#### Source text:
★ ★ ★ ★ ★
Reasonableness and fairness are not freestanding requirements
for the
exercise of a contractual right.'
The
Supreme Court of Appeal stated that:
'unless
and until the constitutional court holds otherwise, the laws
therefore as stated by this court, for example in
South
African Forestry Company, Brisley
and
Bredenkamp.
Accordingly,
a court cannot refuse to give affect to the implementation of the
contract simply because that implementation is regarded
by the
individual judge to be unreasonable and unfair. Strictly speaking the
enquiry into the' reasonableness andfairness of the
respondents
termination of the contract of the leases is therefore unnecessary.
68
.
[65]
The judgment in
Potgieter
and Another v Potgieter NO and Others
69
is
to similar effect.
[66]
On that interpretation to which I am bound, but in any event appears
to me to be an entirely correct statement of the law,
the reliance
upon alleged unreasonableness in the enforcement of clauses 10.1 and
10.2 has no merit and falls to be dismissed.
[67]
I turn next to deal with the question of constitutionality.
[68]
As a starting point and as a general rule, I respectfully concur with
the statement in
Bredenkamp
and Others v Standard Bank of SA Ltd
70
where
after having considered the implications of the judgment in
Barkhuizen
v Napier
it
was held that:
'Public
policy and
boni
mores
are
now deeply rooted in the Constitution and its underlying values. This
does not mean that public policy values cannot be found
elsewhere. A
constitutional principal that tends to be overlooked, when
generalised resort to constitutional values is made, is
the principal
of legality.
★ ★ ★ ★ ★
#### Data lines:
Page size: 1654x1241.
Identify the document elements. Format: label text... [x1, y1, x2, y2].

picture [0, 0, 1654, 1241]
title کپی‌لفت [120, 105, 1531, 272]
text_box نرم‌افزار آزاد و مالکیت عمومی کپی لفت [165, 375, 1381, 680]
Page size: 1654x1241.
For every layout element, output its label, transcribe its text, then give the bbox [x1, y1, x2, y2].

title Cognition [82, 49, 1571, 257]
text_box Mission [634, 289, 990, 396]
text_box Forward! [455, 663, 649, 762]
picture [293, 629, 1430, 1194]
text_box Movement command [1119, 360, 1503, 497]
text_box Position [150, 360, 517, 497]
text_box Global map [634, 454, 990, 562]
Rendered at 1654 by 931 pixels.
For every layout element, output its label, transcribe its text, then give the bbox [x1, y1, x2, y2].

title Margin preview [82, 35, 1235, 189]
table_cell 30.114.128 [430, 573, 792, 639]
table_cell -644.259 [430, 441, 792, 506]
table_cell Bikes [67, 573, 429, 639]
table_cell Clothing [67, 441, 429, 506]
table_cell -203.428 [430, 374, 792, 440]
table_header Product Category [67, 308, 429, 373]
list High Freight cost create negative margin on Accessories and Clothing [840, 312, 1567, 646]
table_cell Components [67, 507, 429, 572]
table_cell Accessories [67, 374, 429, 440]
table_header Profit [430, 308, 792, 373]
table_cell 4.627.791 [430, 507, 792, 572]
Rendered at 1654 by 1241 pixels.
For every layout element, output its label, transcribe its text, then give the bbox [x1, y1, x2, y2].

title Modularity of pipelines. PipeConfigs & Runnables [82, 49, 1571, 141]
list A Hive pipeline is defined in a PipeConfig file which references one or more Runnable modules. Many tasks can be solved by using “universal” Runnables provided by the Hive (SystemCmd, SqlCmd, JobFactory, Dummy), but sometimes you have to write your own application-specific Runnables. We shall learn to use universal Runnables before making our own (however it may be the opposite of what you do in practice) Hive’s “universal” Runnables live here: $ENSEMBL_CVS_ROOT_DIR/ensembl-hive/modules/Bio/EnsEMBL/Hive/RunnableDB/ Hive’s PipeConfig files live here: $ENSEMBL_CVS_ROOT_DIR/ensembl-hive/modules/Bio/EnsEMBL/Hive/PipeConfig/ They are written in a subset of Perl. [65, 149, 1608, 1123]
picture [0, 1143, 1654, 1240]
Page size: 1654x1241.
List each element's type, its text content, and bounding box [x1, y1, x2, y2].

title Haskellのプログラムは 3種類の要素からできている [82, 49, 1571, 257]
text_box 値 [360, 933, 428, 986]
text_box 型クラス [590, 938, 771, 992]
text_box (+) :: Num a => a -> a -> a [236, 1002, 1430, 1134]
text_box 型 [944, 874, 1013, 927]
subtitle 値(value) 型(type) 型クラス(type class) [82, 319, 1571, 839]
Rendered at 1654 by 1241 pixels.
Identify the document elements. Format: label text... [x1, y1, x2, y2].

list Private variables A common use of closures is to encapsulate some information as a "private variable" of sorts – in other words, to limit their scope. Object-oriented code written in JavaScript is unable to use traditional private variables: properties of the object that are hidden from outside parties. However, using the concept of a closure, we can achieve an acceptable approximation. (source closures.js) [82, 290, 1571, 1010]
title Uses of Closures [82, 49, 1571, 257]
★ ★ ★ ★ ★
#### Task instructions:
(1) In the court judgment excerpt, which clauses are named in connection with the alleged unreasonableness in enforcement?
(2) Rewrite the records from their first line through the line containing "table_cell 4.627.791 [430, 507, 792, 572]", substituting "copy out" for "transcribe" and leaving everything else unchanged.
The records have no connection to the court judgment excerpt.

#### Solutions to the tasks:
(1) Clauses 10.1 and 10.2.

(2)
Page size: 1654x1241.
Identify the document elements. Format: label text... [x1, y1, x2, y2].

picture [0, 0, 1654, 1241]
title کپی‌لفت [120, 105, 1531, 272]
text_box نرم‌افزار آزاد و مالکیت عمومی کپی لفت [165, 375, 1381, 680]
Page size: 1654x1241.
For every layout element, output its label, copy out its text, then give the bbox [x1, y1, x2, y2].

title Cognition [82, 49, 1571, 257]
text_box Mission [634, 289, 990, 396]
text_box Forward! [455, 663, 649, 762]
picture [293, 629, 1430, 1194]
text_box Movement command [1119, 360, 1503, 497]
text_box Position [150, 360, 517, 497]
text_box Global map [634, 454, 990, 562]
Rendered at 1654 by 931 pixels.
For every layout element, output its label, copy out its text, then give the bbox [x1, y1, x2, y2].

title Margin preview [82, 35, 1235, 189]
table_cell 30.114.128 [430, 573, 792, 639]
table_cell -644.259 [430, 441, 792, 506]
table_cell Bikes [67, 573, 429, 639]
table_cell Clothing [67, 441, 429, 506]
table_cell -203.428 [430, 374, 792, 440]
table_header Product Category [67, 308, 429, 373]
list High Freight cost create negative margin on Accessories and Clothing [840, 312, 1567, 646]
table_cell Components [67, 507, 429, 572]
table_cell Accessories [67, 374, 429, 440]
table_header Profit [430, 308, 792, 373]
table_cell 4.627.791 [430, 507, 792, 572]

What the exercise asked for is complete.